Black non-Hispanic Americans, who were disproportionately impacted by the pandemic, had life expectancy increase by 1.6 years, from 71.2 to 72.8, resulting primarily from decreases in mortality due to COVID-19, followed by declines in deaths from heart disease, homicide, diabetes, and cancer.

Life expectancy increased by 1 year for Asian non-Hispanic infants to 84.5 years, and by 0.8 year for White non-Hispanic babies to 77.5.

In all groups, previous declines in mortality due to COVID explained more than 80% of the increases in life expectancy, according to the report.

Declines in deaths from heart disease, unintentional injuries, cancer, and homicide also contributed to longer life expectancy overall, but their impact varied.

In the American Indian and Alaska Native population and the Hispanic population, for example, increases in life expectancy would have been greater if not for offsetting increases in mortality due to unintentional injuries.

Improvements in life expectancy for non-Hispanic Black babies were offset by increases in mortality due to perinatal conditions, congenital malformations, kidney disease, nutritional deficiencies, and legal intervention, a reference to deaths due to injuries inflicted by police or other law enforcement agents.

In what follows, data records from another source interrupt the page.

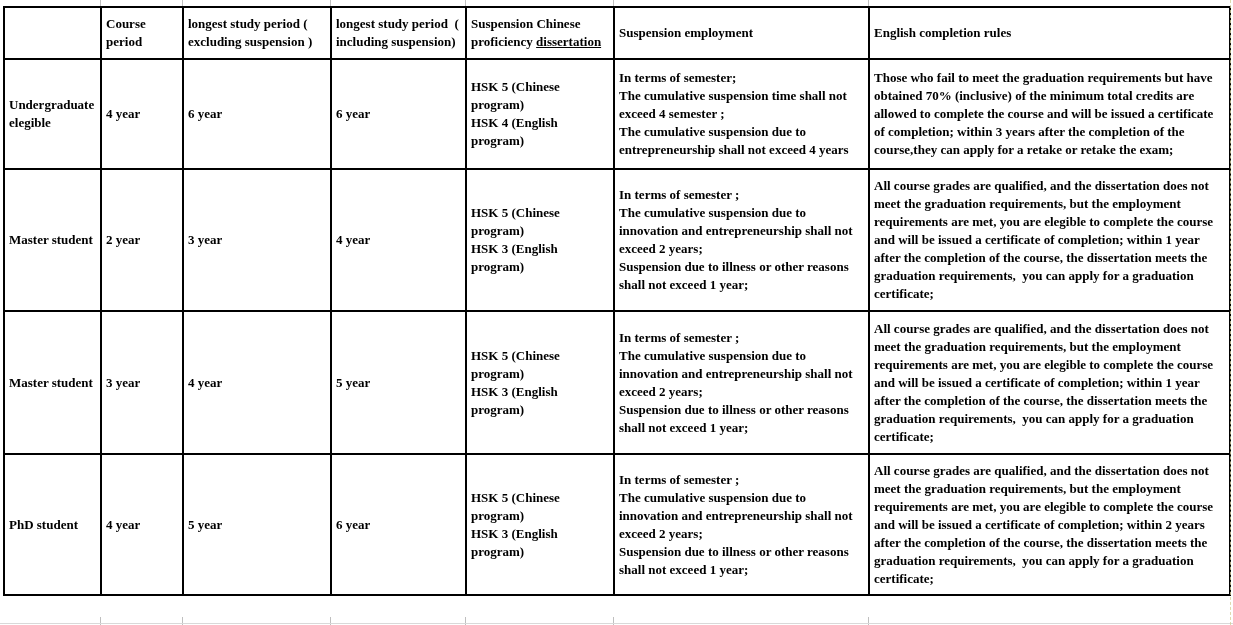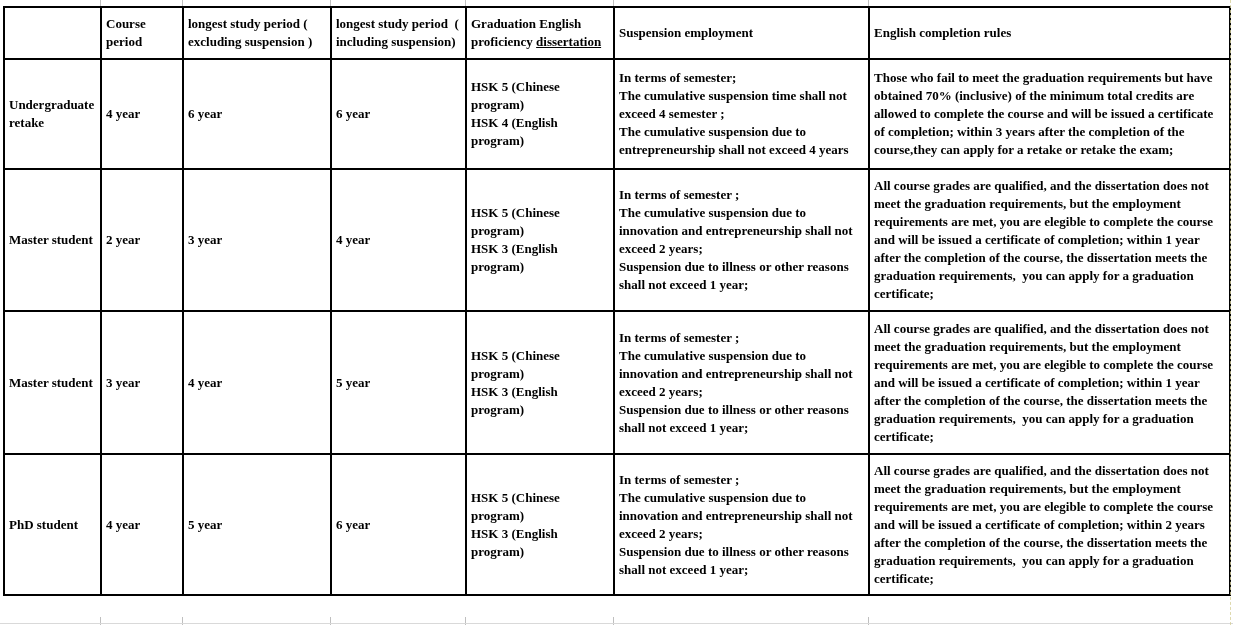--- a/index.html
+++ b/index.html
@@ -58,7 +58,7 @@
       <th>Course period</th>
       <th class="topalign">longest study period ( excluding suspension )</th>
       <th class="topalign">longest study period  ( including suspension)</th>
-      <th class="topalign"><span>Graduation English proficiency </span><span class="u">dissertation</span></th>
+      <th class="topalign"><span>Suspension Chinese proficiency </span><span class="u">dissertation</span></th>
       <th>Suspension employment</th>
       <th>English completion rules</th>
     </tr>

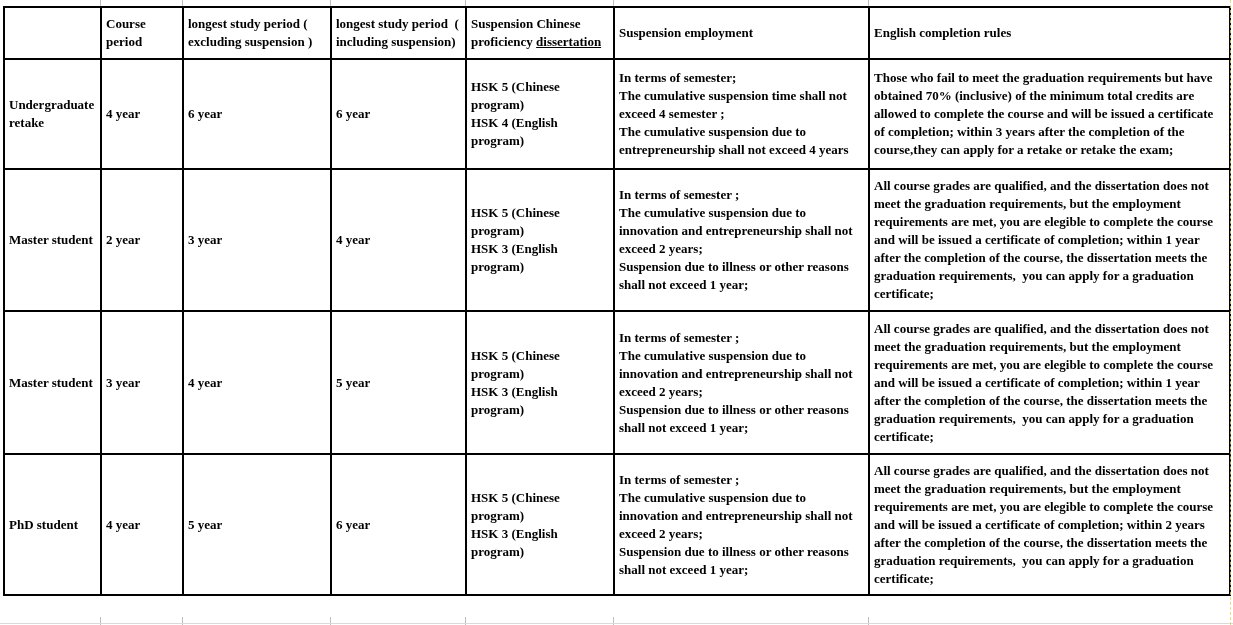--- a/index.html
+++ b/index.html
@@ -64,7 +64,7 @@
     </tr>
 
     <tr class="row1">
-      <td>Undergraduate retake</td>
+      <td>Undergraduate elegible</td>
       <td>4 year</td>
       <td>6 year</td>
       <td>6 year</td>

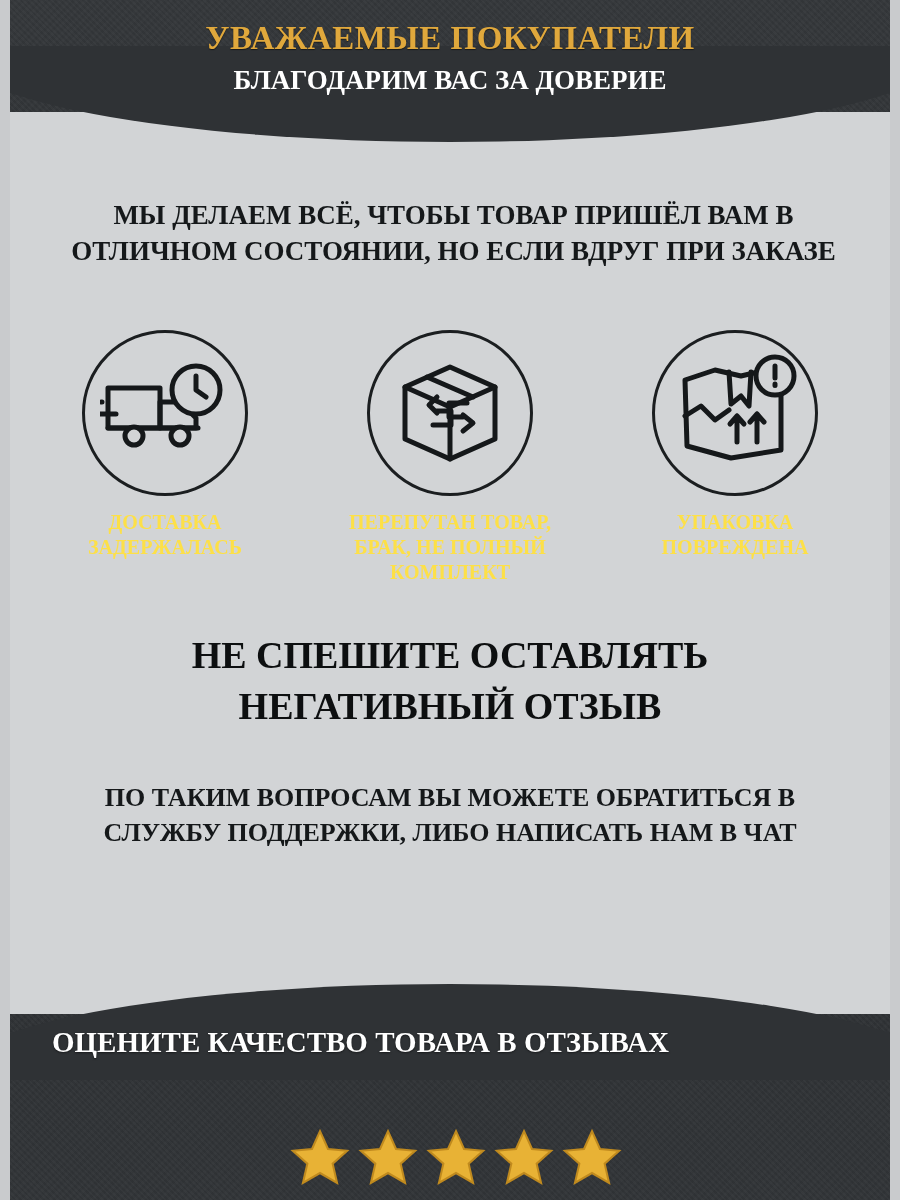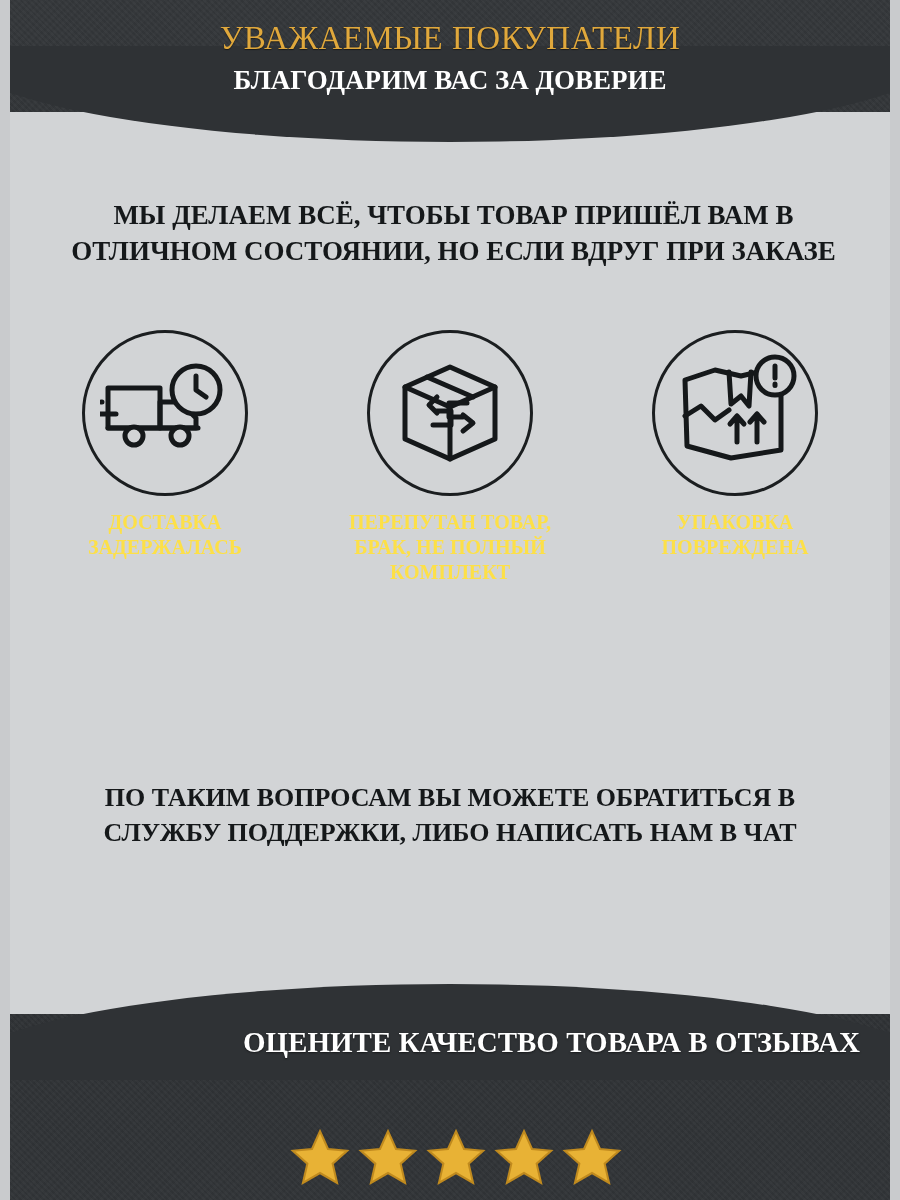--- a/index.html
+++ b/index.html
@@ -97,7 +97,7 @@
   }
   .header-title {
     font-size: 33px;
-    font-weight: normal;
+    font-weight: bold;
     letter-spacing: 0.5px;
     color: #e0a83c;
     text-transform: uppercase;

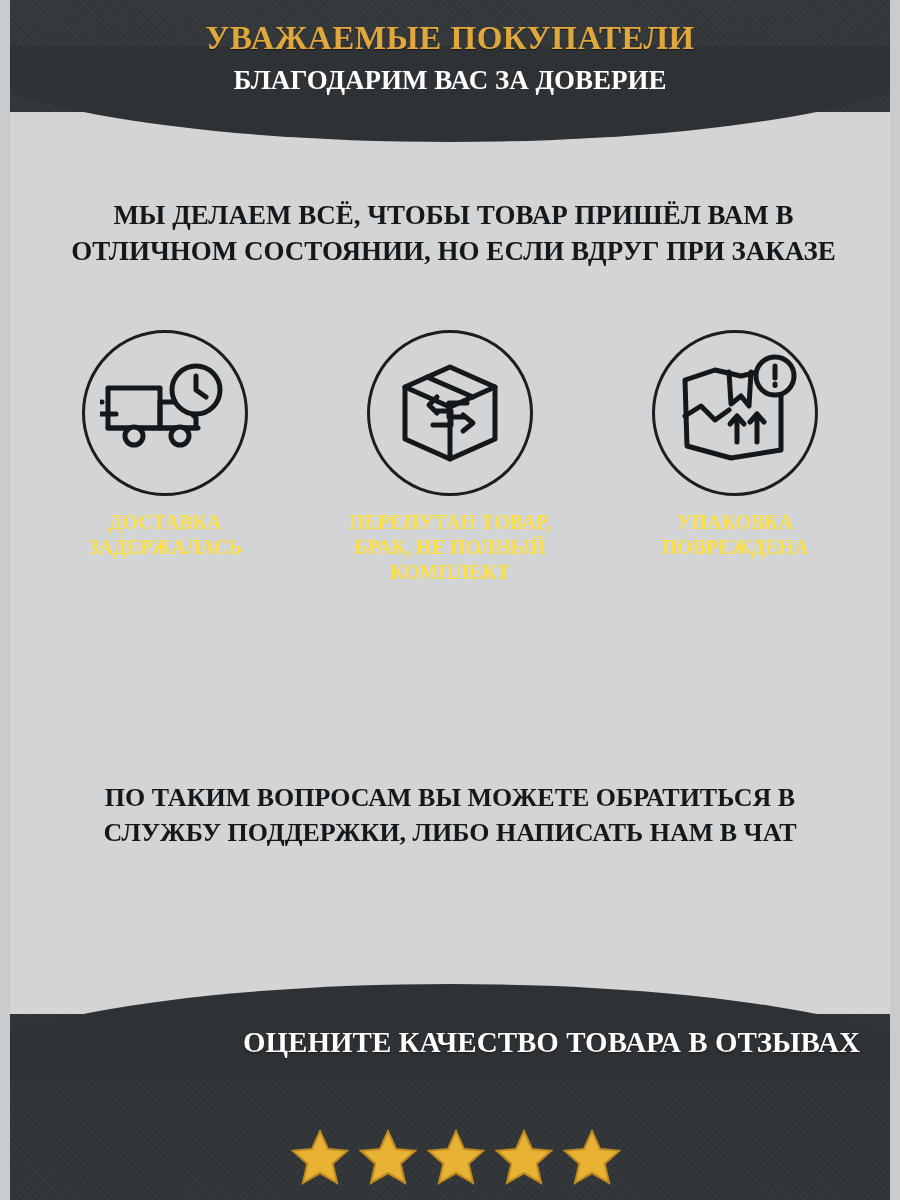--- a/index.html
+++ b/index.html
@@ -310,6 +310,7 @@
 
     </div>
 
+    <div class="headline">НЕ СПЕШИТЕ ОСТАВЛЯТЬ НЕГАТИВНЫЙ ОТЗЫВ</div>
 
     <div class="note">ПО ТАКИМ ВОПРОСАМ ВЫ МОЖЕТЕ ОБРАТИТЬСЯ В СЛУЖБУ ПОДДЕРЖКИ, ЛИБО НАПИСАТЬ НАМ В ЧАТ</div>
 

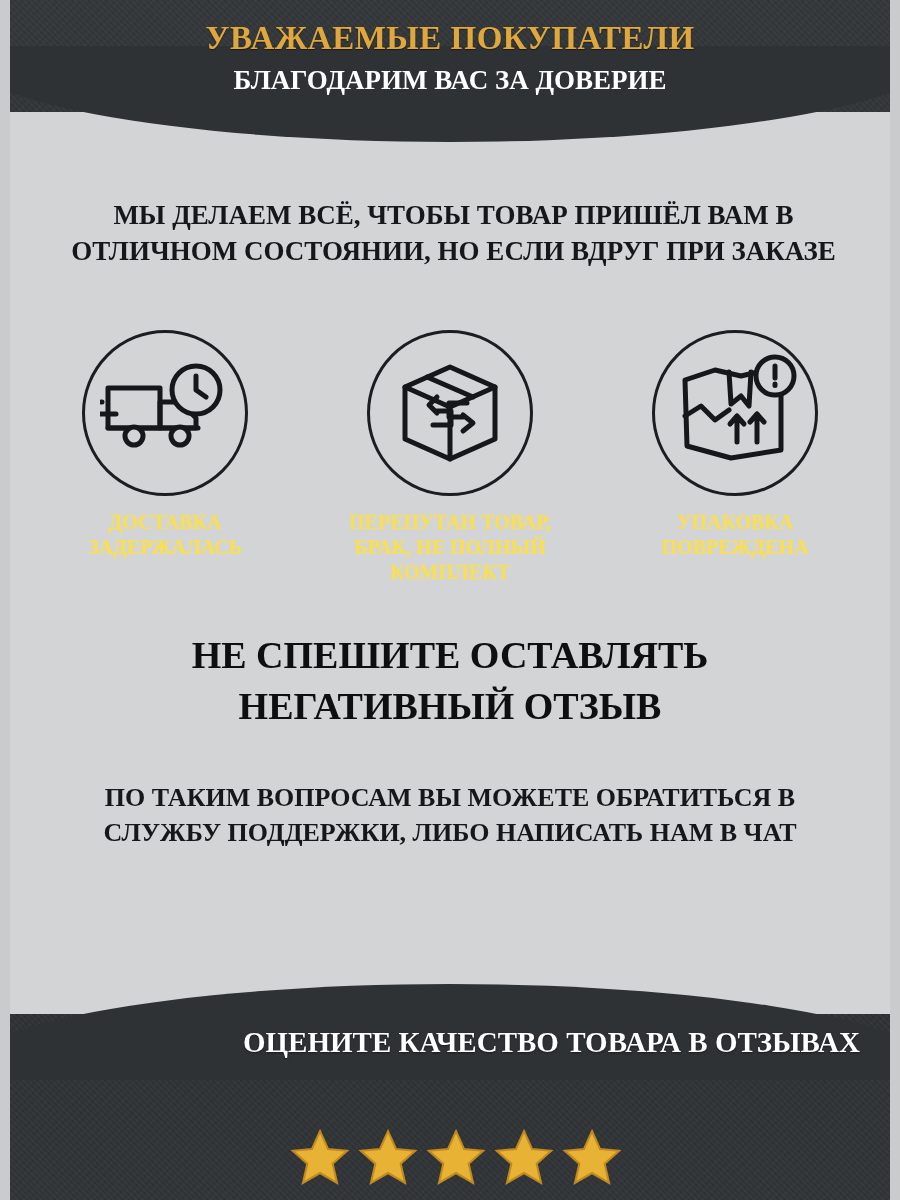--- a/index.html
+++ b/index.html
@@ -201,7 +201,7 @@
     right: 0;
     bottom: 0;
     height: 200px;
-    text-align: right;
+    text-align: left;
     z-index: 5;
   }
   .footer-title {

As usual, life expectancy remains longer for females. In 2020, the difference between the sexes reached 6 years, a level not seen since 1996. In 2022, that gap had narrowed to 5.4 years, down from 5.8 years in 2021.

The data for 2022 is provisional, meaning that it may change and has several limitations, including a difference in timeliness in submitting death certificates by some jurisdictions.